|01/06/2009||The Rise of Texas
The actual creation of Texas Hold’em is a faint memory with a lot of gaps. In other words, a boring story to tell. However, the rise to fame, like the rise of a superhero, is a story always worth telling.
The Texas State Legislature officially acknowledges Robstown, Texas as the birthplace of Hold’em, as it was called back in the early twentieth century. There was no need to put the word Texas before Hold’em because that was the only place anyone ever played the game. Not until a few Texan card players went to the city of Las Vegas in 1967, did anybody ever see the game. The word Texas did not take much time for it to become synonymous with Hold’em.

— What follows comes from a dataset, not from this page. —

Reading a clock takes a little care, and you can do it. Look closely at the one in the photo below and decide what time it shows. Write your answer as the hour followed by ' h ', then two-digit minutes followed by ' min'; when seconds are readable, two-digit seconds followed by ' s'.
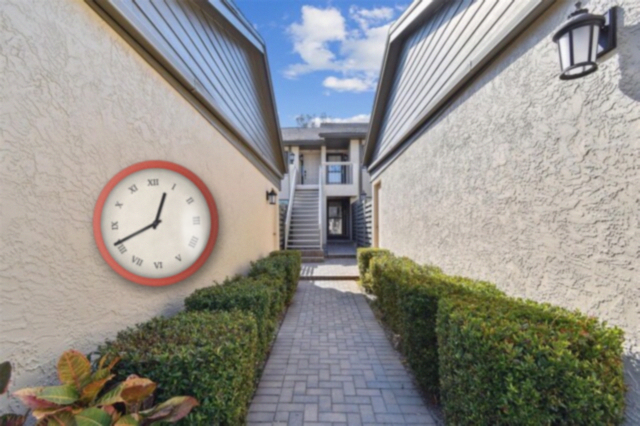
12 h 41 min
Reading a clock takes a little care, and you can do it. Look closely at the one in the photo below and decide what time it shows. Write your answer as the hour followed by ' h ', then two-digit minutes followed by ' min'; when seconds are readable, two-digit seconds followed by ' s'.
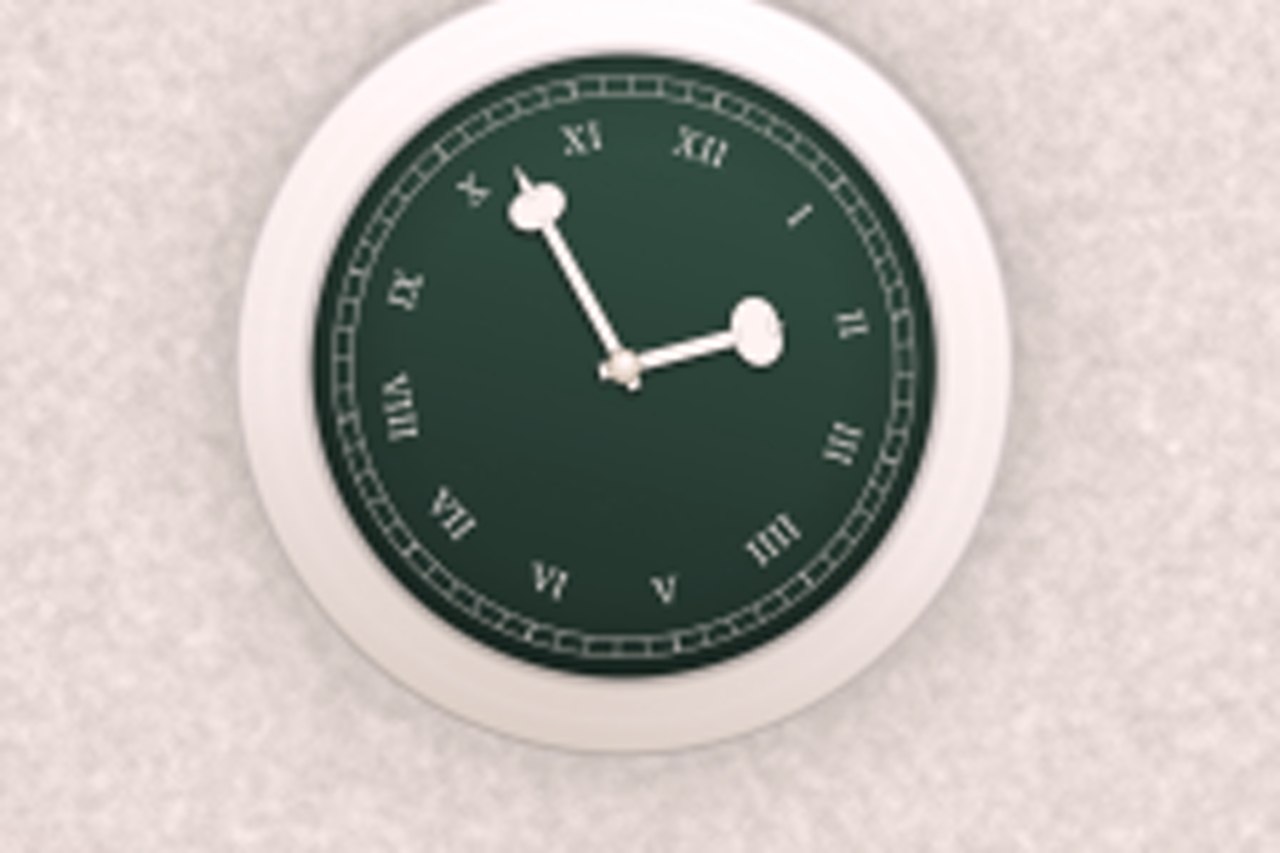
1 h 52 min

The game did get to a slow start, only playing at the Golden Nugget Casino in Downtown Las Vegas. The location and facilities were not the kind of place high rollers wanted to be seen or play, so in 1969 the professionals found another place more liking to their standards. The now non-existent Dunes Casino entrance on the famous Las Vegas Strip became the place to play Texas Hold’em. That same year the first ever poker tournament was held and Texas Hold’em was playable. The next year in 1970 the World Series of Poker moved into the Horseshoe Casino and Hold’em followed. The following year Texas Hold’em became a no-limit poker game and that is what it has been since.
In the 1980s California became interested in the game. At first
Texas Hold’em was illegal under a statute because of its similarities to a now forgotten game called stud-horse. In 1988 Texas Hold’em was declared legally distinct from stud-horse as Hold’em is more of a strategy game than luck. In a blink of an eye poker rooms were playing the game across the state of California. As the saying goes once California latches on to something, it is only a matter of time before the rest of the world does too.